The Whopper: the ultimate MSG propaganda

At the Truth in Labeling Campaign website there’s a page called “Six Big Fat Lies.”  That’s where we revealed what we thought were the favorite propaganda tactics of the glutamate-industry. But we failed to tell you about The Whopper, arguably the biggest, most often repeated and most damaging lie of all.

Unwrapping The Whopper

On April 8, I spoke to Dr. Nancy Turner, Professor and Chair of the Department of Food Science and Human Nutrition at Michigan State University. I had called to ask her how the damage done by Robin Tucker’s statements in MSU’s Serving Up Science: “Umami: The Most Complex Taste” podcast was going to be redressed.

It was following that conversation that the light finally dawned on me. Turner was telling me that humans couldn’t eat enough Manufactured free Glutamic acid (MfG) to cause the brain damage, endocrine disorders, and assorted reactions that the laboratory animals had experienced. That MfG in that quantity wasn’t available. It was then I finally got it. That was the lie that now permeates glutamate-industry propaganda. That was the lie they were using to sell the American public on the notion that MfG is a harmless food additive – and to make money from selling monosodium glutamate, hydrolyzed proteins, autolyzed yeast, maltodextrin, etc.

There will always be Six Big Fat Lies. But all six together can’t hold a candle to the brilliance and the selling power of The Whopper: The lie that we aren’t exposed to enough MfG in processed foods to cause us any harm.

Here’s a little test you can do. Take along a list of the names of ingredients that contain MfG to any store (health-food stores included) and simply read the ingredients listed on the labels of processed foods. I challenge you to find 10 products that don’t contain at least one of the ingredients on that list. And every one of them contains MfG. Think about it. In the course of a day consider how many of those MfG-containing products are in the meals and snacks you enjoy. Include restaurant foods in your tally.

For those who want to get into the science of MfG toxicity consider the following:

An individual’s reaction to MfG depends on both the vulnerability and sensitivity of his or her glutamate receptors. Lack of blood-brain barrier(BBB) development in the unborn (fetus) and the infant make them extremely vulnerable to exposure to MfG passed through their mothers’ diets. Damage done to the BBBs of mature humans through use of drugs, seizures, stroke, trauma to the head, hypoglycemia, hypertension, extreme physical stress, high fever, and the normal process of aging render them more vulnerable than others.

Individual sensitivity may also be related to the integrity of cells or groups of cells that control a particular function. There might well be times when one ingests enough MfG to damage a cell, but not enough to kill it, or damage some of the cells in a group that control a particular function but not enough to knock out all of them.

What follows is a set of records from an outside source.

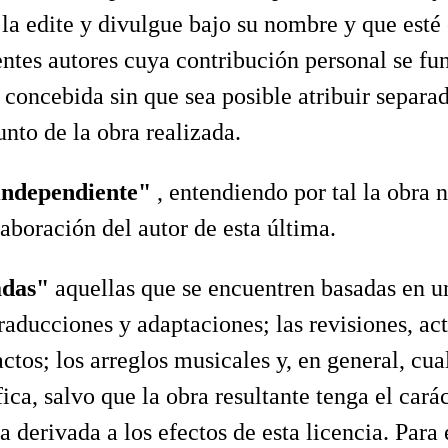
 la edite y divulgue bajo su nombre y que esté 
entes autores cuya contribución personal se f
o concebida sin que sea posible atribuir separa
unto de la obra realizada.
independiente"
, entendiendo por tal la obra
laboración del autor de esta última.
adas"
aquellas que se encuentren basadas en un
traducciones y adaptaciones; las revisiones, ac
tos; los arreglos musicales y, en general, cu
tífica, salvo que la obra resultante tenga el ca
derivada a los efectos de esta licencia. Para e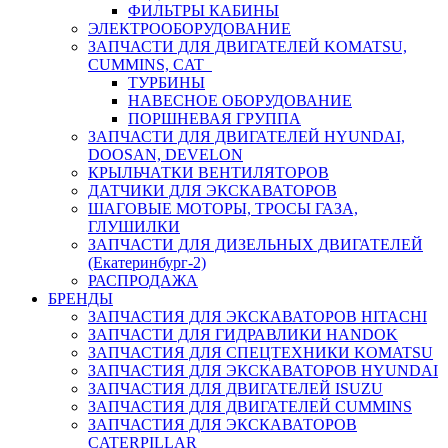
ФИЛЬТРЫ КАБИНЫ
ЭЛЕКТРООБОРУДОВАНИЕ
ЗАПЧАСТИ ДЛЯ ДВИГАТЕЛЕЙ KOMATSU,
CUMMINS, CAT
ТУРБИНЫ
НАВЕСНОЕ ОБОРУДОВАНИЕ
ПОРШНЕВАЯ ГРУППА
ЗАПЧАСТИ ДЛЯ ДВИГАТЕЛЕЙ HYUNDAI,
DOOSAN, DEVELON
КРЫЛЬЧАТКИ ВЕНТИЛЯТОРОВ
ДАТЧИКИ ДЛЯ ЭКСКАВАТОРОВ
ШАГОВЫЕ МОТОРЫ, ТРОСЫ ГАЗА,
ГЛУШИЛКИ
ЗАПЧАСТИ ДЛЯ ДИЗЕЛЬНЫХ ДВИГАТЕЛЕЙ
(Екатеринбург-2)
РАСПРОДАЖА
БРЕНДЫ
ЗАПЧАСТИЯ ДЛЯ ЭКСКАВАТОРОВ HITACHI
ЗАПЧАСТИ ДЛЯ ГИДРАВЛИКИ HANDOK
ЗАПЧАСТИЯ ДЛЯ СПЕЦТЕХНИКИ KOMATSU
ЗАПЧАСТИЯ ДЛЯ ЭКСКАВАТОРОВ HYUNDAI
ЗАПЧАСТИЯ ДЛЯ ДВИГАТЕЛЕЙ ISUZU
ЗАПЧАСТИЯ ДЛЯ ДВИГАТЕЛЕЙ CUMMINS
ЗАПЧАСТИЯ ДЛЯ ЭКСКАВАТОРОВ
CATERPILLAR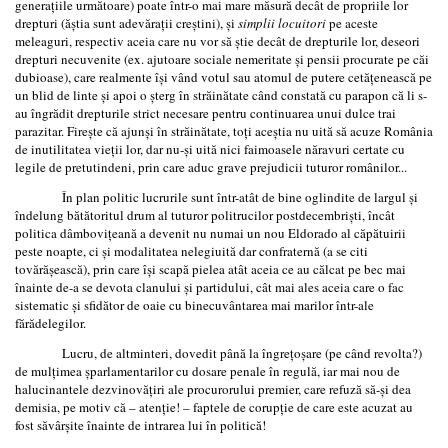
generaţiile următoare) poate într-o mai mare măsură decât de propriile lor
drepturi (ăştia sunt adevăraţii creştini), şi
simplii locuitori
pe aceste
meleaguri, respectiv aceia care nu vor să ştie decât de drepturile lor, deseori
drepturi necuvenite (ex. ajutoare sociale nemeritate şi pensii procurate pe căi
dubioase), care realmente îşi vând votul sau atomul de putere cetăţenească pe
un blid de linte şi apoi o şterg în străinătate când constată cu parapon că li s-
au îngrădit drepturile strict necesare pentru continuarea unui dulce trai
parazitar. Fireşte că ajunşi în străinătate, toţi aceştia nu uită să acuze România
de inutilitatea vieţii lor, dar nu-şi uită nici faimoasele năravuri certate cu
legile de pretutindeni, prin care aduc grave prejudicii tuturor românilor...
În plan politic lucrurile sunt într-atât de bine oglindite de largul şi
îndelung bătătoritul drum al tuturor politrucilor postdecembrişti, încât
politica dâmboviţeană a devenit nu numai un nou Eldorado al căpătuirii
peste noapte, ci şi modalitatea nelegiuită dar confraternă (a se citi
tovărăşească), prin care îşi scapă pielea atât aceia ce au călcat pe bec mai
înainte de-a se devota clanului şi partidului, cât mai ales aceia care o fac
sistematic şi sfidător de oaie cu binecuvântarea mai marilor într-ale
fărădelegilor.
Lucru, de altminteri, dovedit până la îngreţoşare (pe când revolta?)
de mulţimea şparlamentarilor cu dosare penale în regulă, iar mai nou de
halucinantele dezvinovăţiri ale procurorului premier, care refuză să-şi dea
demisia, pe motiv că – atenţie! – faptele de corupţie de care este acuzat au
fost săvârşite înainte de intrarea lui în politică!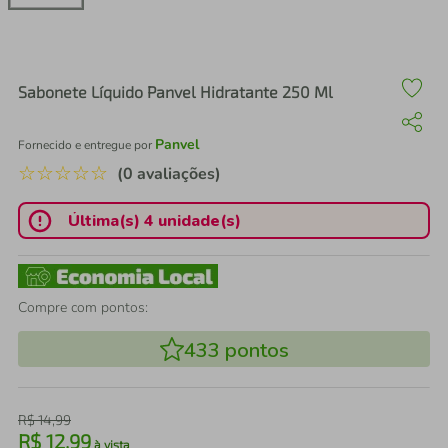
air fryer
4
º
iphone
5
º
Sabonete Líquido Panvel Hidratante 250 Ml
Panvel
Fornecido e entregue por
☆
☆
☆
☆
☆
(0 avaliações)
Última(s) 4 unidade(s)
Compre com pontos:
433
pontos
R$
14
,
99
R$
12
,
99
à vista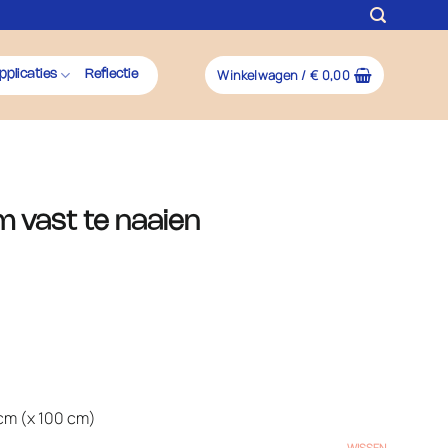
Winkelwagen /
€
0,00
pplicaties
Reflectie
m vast te naaien
)
lasse:
0
0
 cm (x 100 cm)
WISSEN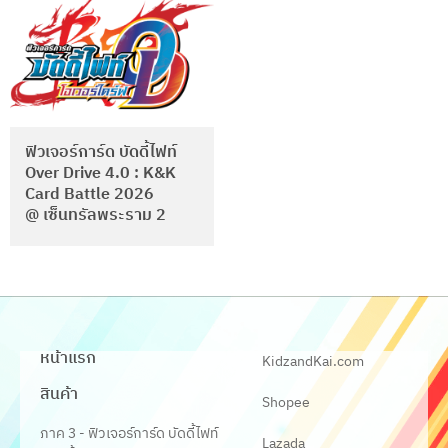
ฟิวเจอร์การ์ด บัดดี้ไฟท์
Over Drive 4.0 : K&K
Card Battle 2026
@ เซ็นทรัลพระราม 2
หน้าแรก
KidzandKai.com
สินค้า
Shopee
ภาค 3 - ฟิวเจอร์การ์ด บัดดี้ไฟท์
Lazada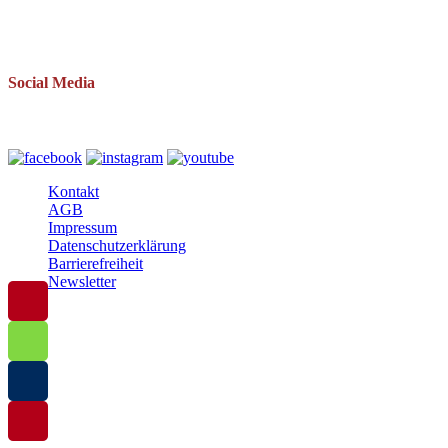
Telefon: 038393 669234
Mail: info(at)baltische-residenzen.de
Social Media
Folgen Sie uns auch auf
Kontakt
AGB
Impressum
Datenschutzerklärung
Barrierefreiheit
Newsletter
© 2025 Baltische Residenzen Insel Rügen Urlaub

Some MfG-sensitive people report that they can knowingly ingest MfG in a favorite food on one occasion without noticing a reaction, but notice a reaction when that same food is consumed several days in a row.

Reports from consumers tell us that intensity or severity of reactions appear to be affected by alcohol ingestion and/or exercise just prior to, or immediately following MSG ingestion; and some women report variations in their reactions at different times in their menstrual cycles.

The bottom line is that Dr. Turner has no idea whatsoever how much MfG an individual is taking in on a daily basis, nor how sensitive he or she might be at any given time to MfG’s effects. Turner bought into the glutamate-industry line that there isn’t enough MfG available in processed food to cause brain damage and adverse reactions. She’s helping spread The Whopper. And shamefully, she didn’t do the very thing that a Professor in the Department of Food Science and Human Nutrition at Michigan State University must certainly teach her students: “Check it out.”

Be aware. Be informed. Check it out. Don’t buy into The Whopper.